|My Copy||ex-library, 'bound-to-stay' copy|
|First Read||April 03, 2005|
The Book of the Dun Cow
I am so in love with The Book of the Dun Cow. It is a revelation, a gift, every time I read it. It is shocking, thrilling, heartrending -- especially heartrending -- and seems deeply wise. Yes, it is about a rooster and his barnyard animals, but it is so much better than you think. You'll find it shelved in the childrens or young adult section, but that completely belies how good and how serious it is.

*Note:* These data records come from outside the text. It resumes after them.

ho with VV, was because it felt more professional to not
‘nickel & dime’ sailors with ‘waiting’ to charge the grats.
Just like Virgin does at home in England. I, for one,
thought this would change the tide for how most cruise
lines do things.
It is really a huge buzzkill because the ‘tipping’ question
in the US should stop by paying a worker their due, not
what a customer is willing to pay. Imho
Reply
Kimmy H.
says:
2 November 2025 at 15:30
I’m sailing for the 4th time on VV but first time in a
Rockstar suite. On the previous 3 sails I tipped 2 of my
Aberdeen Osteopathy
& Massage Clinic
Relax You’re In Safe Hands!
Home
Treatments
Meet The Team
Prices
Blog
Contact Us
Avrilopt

I especially love the setting of the rooster Chauntecleer's crows - his canonical crows that mark the day's passing for the animals. If you've ever had doubts about a church liturgy, read about Chauntecleer's crows.
Noted on May 30, 2010
The sixth crow came when the sun was going down ... it sounded something like a compliment; it came across the evening air and patted each one on the back, and it made each forehead cool as if with a breeze: "Good," it said. "Good and better than you did yesterday. Now, stop. Eat supper. And rest easy."

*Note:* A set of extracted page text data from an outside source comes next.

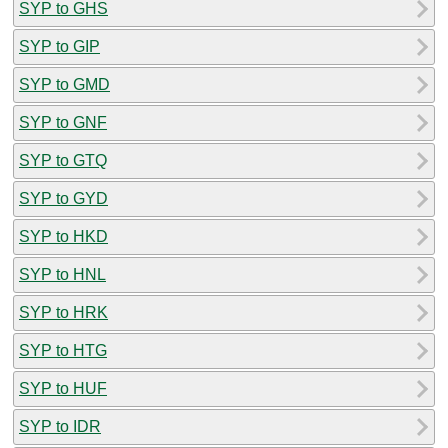
SYP to GHS
SYP to GIP
SYP to GMD
SYP to GNF
SYP to GTQ
SYP to GYD
SYP to HKD
SYP to HNL
SYP to HRK
SYP to HTG
SYP to HUF
SYP to IDR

... But the seventh was the kindest crow of all. This was as quiet as nightfall. This crow was the night at peace upon her nest. This was settle, and rest, and "You are safe," and amen, and "Go, now, to sleep." For "Done," when it is well done, is a very good word.

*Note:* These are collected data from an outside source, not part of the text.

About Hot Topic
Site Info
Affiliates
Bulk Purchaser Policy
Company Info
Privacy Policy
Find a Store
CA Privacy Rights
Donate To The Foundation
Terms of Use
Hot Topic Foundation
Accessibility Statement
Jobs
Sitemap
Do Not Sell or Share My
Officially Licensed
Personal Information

When Chauntecleer crowed his canonical crows, the day wore the right kind of clothes; his Hens lived and scratched in peace, happy with what was, and unafraid of what was to be; even wrong things were made right, and the grey things were explained.
Quoted on May 30, 2010
"I would just as soon have gone a-mucking through this would of your unnoticed, untouched by--your--righteous--hand. Then I may have been empty, but not bereft; I didn't know what blessing you had it in you to offer. Then I may have been alone, but not lonely; I didn't know what love you could ordain. You, God! You took me out of my life! You set met into this false place. You made me believe in you. You gave me hope! O my God, you taught me to hope! And then you killed me. . . . If I never had sons, how could I lose sons? If I had never ruled a land, how could I fear to lose the land? It is in the giving that treachery begins."